(WORKING DATA)

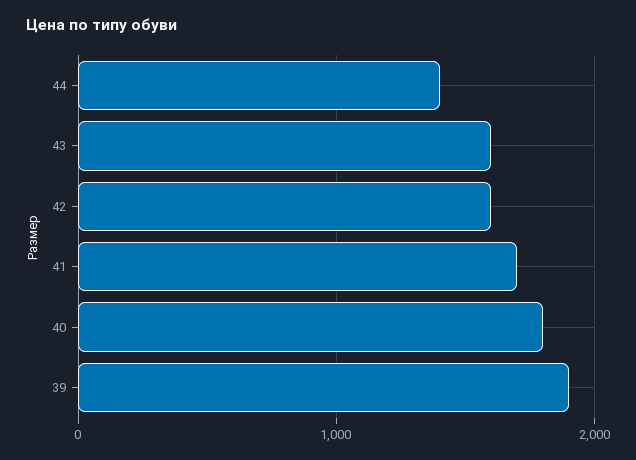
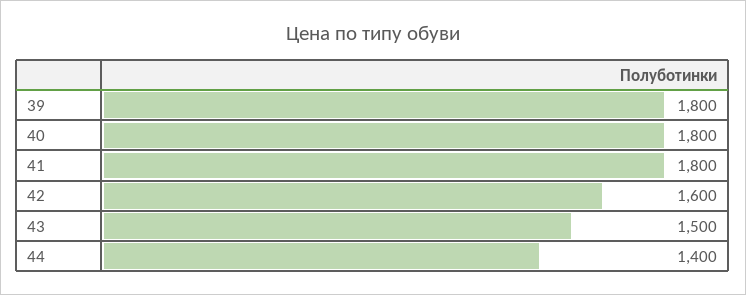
43: 1600 -> 1500
41: 1700 -> 1800
39: 1900 -> 1800

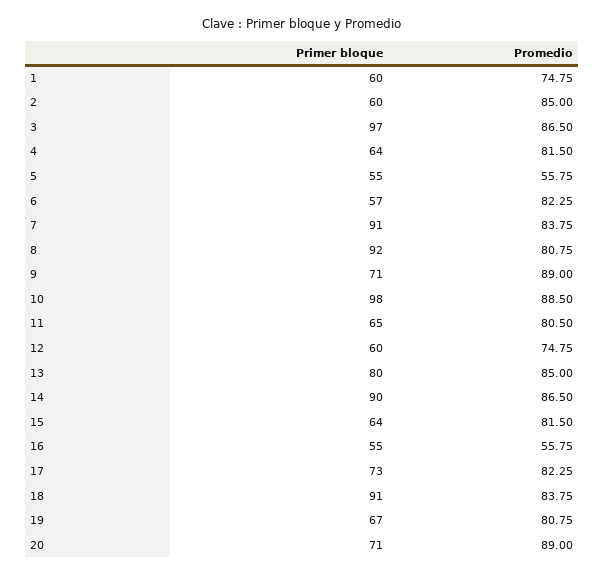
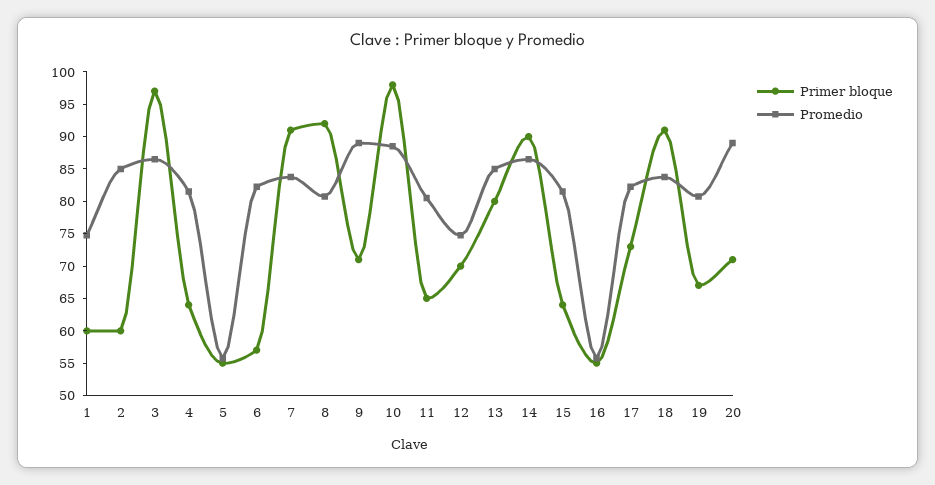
Primer bloque, 12: 60 -> 70

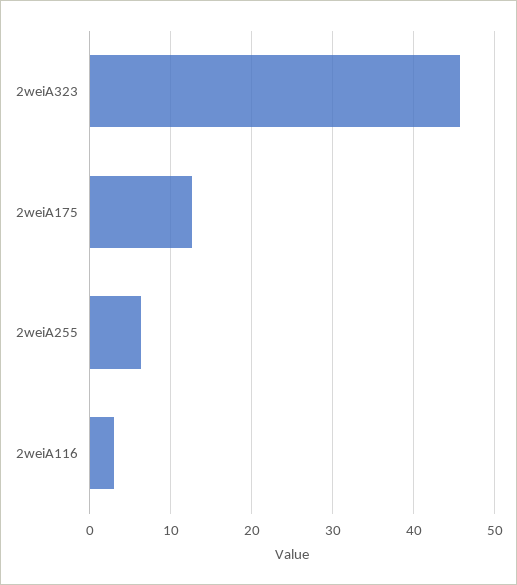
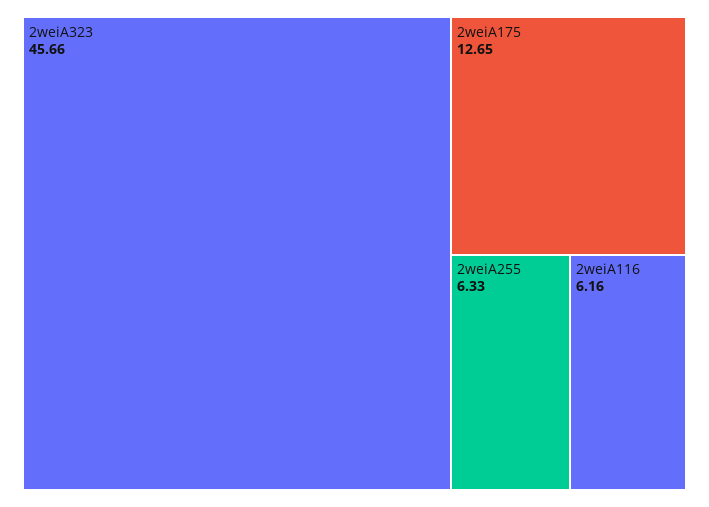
2weiA116: 3 -> 6.16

(End WORKING DATA)

[PROBLEM TO WORK ON] The whole listing should be printed again exactly as written, images excluded.

[REPLY TO THE EXERCISE]
43: 1600 -> 1500
41: 1700 -> 1800
39: 1900 -> 1800

Primer bloque, 12: 60 -> 70

2weiA116: 3 -> 6.16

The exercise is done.